Forex Arbitrage Trading Strategies

Forex Arbitrage Trading Strategies

Written by: PaxForex analytics dept - Friday, 19 February 2016 1 comments

The foreign exchange market commonly referred to as the forex market is an international exchange for the trading of currencies. It allows investors from large banks to individuals and everyone in between to trade one currency for another. Each trade is both a purchase and a sale, as one currency is sold in order to buy another one. This duality means that currencies are not priced in any one currency but in relation to other currencies.

In the world of finance, arbitrage is the practice of taking advantage of a state of imbalance between two or more markets. Forex arbitrage is a risk-free trading strategy that allows retail forex traders to make a profit with no open currency exposure. The strategy involves acting fast on opportunities presented by pricing inefficiencies, while they exist. This type of arbitrage trading involves the buying and selling of different currency pairs to exploit any inefficiency of pricing.

Triangular arbitrage (also referred to as cross currency arbitrage or three-point arbitrage) is the act of exploiting an arbitrage opportunity resulting from a pricing discrepancy among three different currencies. A triangular arbitrage strategy involves three trades, exchanging the initial currency for a second, the second currency for a third, and the third currency for the initial. During the second trade the arbitrageur locks in a zero-risk profit from the discrepancy that exists when the market cross exchange rate is not aligned with the implicit cross exchange rate.

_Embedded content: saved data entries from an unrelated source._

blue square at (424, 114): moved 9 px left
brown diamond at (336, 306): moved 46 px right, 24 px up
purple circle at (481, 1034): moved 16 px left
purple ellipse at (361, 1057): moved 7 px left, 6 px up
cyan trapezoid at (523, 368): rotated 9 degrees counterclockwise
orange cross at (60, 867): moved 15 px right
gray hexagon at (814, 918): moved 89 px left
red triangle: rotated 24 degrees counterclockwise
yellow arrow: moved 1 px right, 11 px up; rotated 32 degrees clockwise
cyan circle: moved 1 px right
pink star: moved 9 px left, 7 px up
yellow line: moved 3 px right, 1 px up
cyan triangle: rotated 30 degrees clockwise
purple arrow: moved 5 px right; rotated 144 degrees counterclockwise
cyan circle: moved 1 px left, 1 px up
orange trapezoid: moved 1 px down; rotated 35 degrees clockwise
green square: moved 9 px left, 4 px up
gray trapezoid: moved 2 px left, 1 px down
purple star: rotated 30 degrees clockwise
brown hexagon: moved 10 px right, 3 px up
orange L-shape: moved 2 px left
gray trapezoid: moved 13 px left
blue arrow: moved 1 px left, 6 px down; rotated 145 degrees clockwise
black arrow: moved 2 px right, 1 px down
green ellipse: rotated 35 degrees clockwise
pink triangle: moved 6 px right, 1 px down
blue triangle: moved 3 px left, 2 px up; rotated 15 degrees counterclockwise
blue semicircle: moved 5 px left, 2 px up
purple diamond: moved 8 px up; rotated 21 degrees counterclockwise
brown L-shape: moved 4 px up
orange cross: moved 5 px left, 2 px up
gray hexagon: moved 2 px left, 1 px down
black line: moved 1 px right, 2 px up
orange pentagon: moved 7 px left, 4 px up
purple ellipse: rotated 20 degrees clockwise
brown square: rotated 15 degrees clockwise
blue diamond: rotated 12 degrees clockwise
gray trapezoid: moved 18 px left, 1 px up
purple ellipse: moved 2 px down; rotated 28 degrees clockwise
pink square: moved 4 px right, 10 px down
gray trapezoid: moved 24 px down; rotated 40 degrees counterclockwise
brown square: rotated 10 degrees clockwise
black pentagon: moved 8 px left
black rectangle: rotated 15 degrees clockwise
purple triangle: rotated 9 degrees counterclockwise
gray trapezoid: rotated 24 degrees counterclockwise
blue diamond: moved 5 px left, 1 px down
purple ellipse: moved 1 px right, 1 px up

In theory, identical objects would be the same price in different markets. However, market inefficiencies, usually in communication, result in different prices. Arbitrage takes advantages of these inefficiencies to profit the trader. Forex traders take advantage of price differences by buying currencies where they are less valuable and selling them where they are more valuable. In practices this usually involves multiple trades of intermediate currencies. Intermediate currencies are other currencies used to express the value of the currency you are trading.

Forex arbitrage is a good niche as it can be profitable for experienced and, of course, well-funded traders. There are many exceptional 'unknown unknowns' while trading these kinds of systems. Even having a substantial amount of time and money investment, mixed with unsurpassed research, you still don't have the guarantee of a benefit, though it is implied with systems in arbitrage in forex. It would be wise to examine various strategies carefully before applying them in the real practice of forex trading.